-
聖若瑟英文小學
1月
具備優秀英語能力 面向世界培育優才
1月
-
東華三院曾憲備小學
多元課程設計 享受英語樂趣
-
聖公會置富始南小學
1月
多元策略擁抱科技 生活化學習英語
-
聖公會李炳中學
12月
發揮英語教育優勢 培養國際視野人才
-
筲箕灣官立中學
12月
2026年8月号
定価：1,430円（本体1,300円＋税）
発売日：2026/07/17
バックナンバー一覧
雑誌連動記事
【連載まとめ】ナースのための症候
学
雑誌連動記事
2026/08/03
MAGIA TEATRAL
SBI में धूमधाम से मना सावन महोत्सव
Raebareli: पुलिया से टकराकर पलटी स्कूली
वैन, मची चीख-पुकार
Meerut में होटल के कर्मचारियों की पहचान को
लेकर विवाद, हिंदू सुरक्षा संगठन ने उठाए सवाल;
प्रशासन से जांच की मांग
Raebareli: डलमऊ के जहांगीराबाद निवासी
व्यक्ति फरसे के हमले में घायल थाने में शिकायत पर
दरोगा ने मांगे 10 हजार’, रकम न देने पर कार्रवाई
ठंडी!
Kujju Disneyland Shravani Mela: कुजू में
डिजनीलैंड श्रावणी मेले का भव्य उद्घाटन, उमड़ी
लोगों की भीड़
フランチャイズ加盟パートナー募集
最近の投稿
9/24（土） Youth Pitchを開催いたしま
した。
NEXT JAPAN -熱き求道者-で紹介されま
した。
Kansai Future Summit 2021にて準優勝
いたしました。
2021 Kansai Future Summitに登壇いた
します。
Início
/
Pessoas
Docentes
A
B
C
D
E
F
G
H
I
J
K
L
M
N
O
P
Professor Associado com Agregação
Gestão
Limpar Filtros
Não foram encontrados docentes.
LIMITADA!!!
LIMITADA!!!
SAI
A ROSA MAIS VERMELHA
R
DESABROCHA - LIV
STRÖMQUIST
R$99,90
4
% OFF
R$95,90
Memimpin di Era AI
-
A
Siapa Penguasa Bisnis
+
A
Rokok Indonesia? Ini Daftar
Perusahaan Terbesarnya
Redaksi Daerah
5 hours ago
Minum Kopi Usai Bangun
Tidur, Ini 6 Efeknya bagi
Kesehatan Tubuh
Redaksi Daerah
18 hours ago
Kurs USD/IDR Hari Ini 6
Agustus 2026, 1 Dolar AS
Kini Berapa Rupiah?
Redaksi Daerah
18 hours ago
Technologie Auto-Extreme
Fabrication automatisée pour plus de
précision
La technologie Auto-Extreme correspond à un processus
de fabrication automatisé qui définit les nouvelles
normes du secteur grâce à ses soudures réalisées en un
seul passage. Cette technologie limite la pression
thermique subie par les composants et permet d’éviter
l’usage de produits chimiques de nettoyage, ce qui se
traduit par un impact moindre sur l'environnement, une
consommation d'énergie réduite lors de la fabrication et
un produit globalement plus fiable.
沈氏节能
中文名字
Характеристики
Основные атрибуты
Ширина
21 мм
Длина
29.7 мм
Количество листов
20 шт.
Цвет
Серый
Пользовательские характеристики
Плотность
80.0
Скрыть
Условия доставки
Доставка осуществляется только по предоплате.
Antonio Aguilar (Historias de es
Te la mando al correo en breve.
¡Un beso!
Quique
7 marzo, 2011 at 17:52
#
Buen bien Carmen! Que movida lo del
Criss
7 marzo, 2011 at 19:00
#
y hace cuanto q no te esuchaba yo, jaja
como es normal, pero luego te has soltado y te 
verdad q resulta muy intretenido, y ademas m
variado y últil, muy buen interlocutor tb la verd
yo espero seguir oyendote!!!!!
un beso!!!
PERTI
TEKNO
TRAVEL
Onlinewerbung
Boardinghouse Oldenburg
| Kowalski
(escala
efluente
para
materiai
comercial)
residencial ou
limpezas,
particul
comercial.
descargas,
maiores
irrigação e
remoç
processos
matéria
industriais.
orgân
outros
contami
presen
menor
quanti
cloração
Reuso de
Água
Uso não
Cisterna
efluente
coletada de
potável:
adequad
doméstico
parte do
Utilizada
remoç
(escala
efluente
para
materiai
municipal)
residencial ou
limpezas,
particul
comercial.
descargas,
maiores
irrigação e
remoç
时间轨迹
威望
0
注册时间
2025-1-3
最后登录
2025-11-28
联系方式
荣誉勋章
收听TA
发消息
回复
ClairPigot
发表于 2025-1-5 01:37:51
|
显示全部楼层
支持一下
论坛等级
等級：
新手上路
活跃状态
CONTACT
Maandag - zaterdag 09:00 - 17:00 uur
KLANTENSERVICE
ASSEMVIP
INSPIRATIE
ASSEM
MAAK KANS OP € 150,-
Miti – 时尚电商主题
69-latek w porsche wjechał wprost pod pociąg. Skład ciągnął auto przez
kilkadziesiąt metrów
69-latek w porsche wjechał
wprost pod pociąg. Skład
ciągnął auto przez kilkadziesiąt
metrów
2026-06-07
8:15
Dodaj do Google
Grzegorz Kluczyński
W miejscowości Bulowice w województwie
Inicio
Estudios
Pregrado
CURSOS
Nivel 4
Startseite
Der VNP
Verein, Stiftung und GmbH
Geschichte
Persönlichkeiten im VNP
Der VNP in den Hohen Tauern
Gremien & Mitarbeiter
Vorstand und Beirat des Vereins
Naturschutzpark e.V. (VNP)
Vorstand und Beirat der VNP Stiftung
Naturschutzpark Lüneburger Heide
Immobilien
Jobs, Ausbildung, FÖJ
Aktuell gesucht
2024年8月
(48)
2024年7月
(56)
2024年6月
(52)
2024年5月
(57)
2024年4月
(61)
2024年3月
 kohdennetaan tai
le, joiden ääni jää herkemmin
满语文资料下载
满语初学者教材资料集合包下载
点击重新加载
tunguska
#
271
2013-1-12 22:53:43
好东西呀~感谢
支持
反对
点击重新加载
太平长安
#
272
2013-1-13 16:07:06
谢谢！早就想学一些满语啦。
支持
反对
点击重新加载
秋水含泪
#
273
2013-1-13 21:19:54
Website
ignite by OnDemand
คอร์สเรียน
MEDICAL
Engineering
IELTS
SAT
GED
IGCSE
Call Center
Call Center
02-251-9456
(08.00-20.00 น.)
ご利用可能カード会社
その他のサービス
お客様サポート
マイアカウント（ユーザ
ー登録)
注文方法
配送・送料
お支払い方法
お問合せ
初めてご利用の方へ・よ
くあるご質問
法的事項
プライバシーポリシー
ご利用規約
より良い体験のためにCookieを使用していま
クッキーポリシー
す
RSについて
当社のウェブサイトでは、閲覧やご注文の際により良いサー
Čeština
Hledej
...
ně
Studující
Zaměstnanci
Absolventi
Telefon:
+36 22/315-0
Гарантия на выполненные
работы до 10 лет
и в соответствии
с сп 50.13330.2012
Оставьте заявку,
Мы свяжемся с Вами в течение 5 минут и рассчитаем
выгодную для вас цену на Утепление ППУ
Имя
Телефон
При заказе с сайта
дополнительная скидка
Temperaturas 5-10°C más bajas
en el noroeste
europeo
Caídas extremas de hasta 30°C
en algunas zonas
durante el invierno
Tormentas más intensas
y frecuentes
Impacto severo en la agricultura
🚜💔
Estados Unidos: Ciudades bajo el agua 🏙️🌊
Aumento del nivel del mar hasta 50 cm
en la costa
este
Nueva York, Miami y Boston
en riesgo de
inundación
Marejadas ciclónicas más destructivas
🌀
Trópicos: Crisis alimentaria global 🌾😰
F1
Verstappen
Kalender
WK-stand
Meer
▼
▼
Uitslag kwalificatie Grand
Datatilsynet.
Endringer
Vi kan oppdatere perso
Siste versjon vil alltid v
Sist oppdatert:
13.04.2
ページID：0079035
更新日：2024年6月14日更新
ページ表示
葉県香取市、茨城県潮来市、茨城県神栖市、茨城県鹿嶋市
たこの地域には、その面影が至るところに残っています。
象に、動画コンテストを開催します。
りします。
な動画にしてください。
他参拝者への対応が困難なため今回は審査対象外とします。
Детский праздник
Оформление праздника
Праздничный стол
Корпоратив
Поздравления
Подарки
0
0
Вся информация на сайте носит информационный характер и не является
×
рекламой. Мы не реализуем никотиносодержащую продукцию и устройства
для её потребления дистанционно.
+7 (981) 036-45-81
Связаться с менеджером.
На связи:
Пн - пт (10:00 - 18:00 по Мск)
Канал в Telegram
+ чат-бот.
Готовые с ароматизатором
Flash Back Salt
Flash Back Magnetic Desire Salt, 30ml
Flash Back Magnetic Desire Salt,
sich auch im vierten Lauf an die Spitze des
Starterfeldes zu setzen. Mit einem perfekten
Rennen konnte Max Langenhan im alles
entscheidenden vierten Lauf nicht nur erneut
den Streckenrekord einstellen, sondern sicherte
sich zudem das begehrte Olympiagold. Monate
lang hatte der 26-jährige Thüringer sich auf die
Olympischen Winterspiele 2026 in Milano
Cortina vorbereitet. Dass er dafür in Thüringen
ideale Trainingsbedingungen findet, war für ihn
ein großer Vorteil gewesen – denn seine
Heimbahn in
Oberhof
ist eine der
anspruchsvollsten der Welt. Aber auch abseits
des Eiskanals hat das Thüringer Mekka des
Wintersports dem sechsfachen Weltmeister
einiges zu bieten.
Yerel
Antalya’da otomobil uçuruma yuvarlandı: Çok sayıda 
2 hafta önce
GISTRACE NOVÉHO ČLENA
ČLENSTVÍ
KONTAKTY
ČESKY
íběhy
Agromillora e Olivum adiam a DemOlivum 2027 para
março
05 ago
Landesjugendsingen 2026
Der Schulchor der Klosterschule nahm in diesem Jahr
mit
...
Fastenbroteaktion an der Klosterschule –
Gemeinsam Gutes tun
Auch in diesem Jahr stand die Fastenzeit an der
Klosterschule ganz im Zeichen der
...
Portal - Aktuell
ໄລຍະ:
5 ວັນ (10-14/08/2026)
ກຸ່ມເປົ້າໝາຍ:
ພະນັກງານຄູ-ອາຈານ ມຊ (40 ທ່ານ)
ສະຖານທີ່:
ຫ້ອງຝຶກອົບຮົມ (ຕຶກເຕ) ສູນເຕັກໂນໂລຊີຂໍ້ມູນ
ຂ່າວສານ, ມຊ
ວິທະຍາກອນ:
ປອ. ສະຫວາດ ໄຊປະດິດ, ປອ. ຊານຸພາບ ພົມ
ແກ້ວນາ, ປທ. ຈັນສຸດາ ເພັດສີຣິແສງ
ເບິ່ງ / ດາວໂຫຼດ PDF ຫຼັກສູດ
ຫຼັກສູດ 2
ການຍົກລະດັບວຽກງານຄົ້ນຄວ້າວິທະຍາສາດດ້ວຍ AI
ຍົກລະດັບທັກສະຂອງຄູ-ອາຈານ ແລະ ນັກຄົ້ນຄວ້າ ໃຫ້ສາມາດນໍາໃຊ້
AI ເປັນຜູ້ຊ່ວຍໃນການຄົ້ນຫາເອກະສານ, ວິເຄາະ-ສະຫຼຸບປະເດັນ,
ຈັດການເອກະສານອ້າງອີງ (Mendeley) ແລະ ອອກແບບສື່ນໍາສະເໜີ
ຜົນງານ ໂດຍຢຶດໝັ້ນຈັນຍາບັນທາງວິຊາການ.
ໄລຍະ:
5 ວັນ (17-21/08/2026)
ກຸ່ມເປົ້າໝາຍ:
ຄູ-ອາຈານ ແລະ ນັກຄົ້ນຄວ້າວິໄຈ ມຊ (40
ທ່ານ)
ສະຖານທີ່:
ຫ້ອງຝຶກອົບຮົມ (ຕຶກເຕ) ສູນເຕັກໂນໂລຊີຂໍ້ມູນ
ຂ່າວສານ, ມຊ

▬▬▬▬▬▬

THE TASK: Copy the entries word for word. Start at the first line and end with the line containing "Meerut में होटल के कर्मचारियों की पहचान को".

ANSWER TO THIS EXERCISE:
-
聖若瑟英文小學
1月
具備優秀英語能力 面向世界培育優才
1月
-
東華三院曾憲備小學
多元課程設計 享受英語樂趣
-
聖公會置富始南小學
1月
多元策略擁抱科技 生活化學習英語
-
聖公會李炳中學
12月
發揮英語教育優勢 培養國際視野人才
-
筲箕灣官立中學
12月
2026年8月号
定価：1,430円（本体1,300円＋税）
発売日：2026/07/17
バックナンバー一覧
雑誌連動記事
【連載まとめ】ナースのための症候
学
雑誌連動記事
2026/08/03
MAGIA TEATRAL
SBI में धूमधाम से मना सावन महोत्सव
Raebareli: पुलिया से टकराकर पलटी स्कूली
वैन, मची चीख-पुकार
Meerut में होटल के कर्मचारियों की पहचान को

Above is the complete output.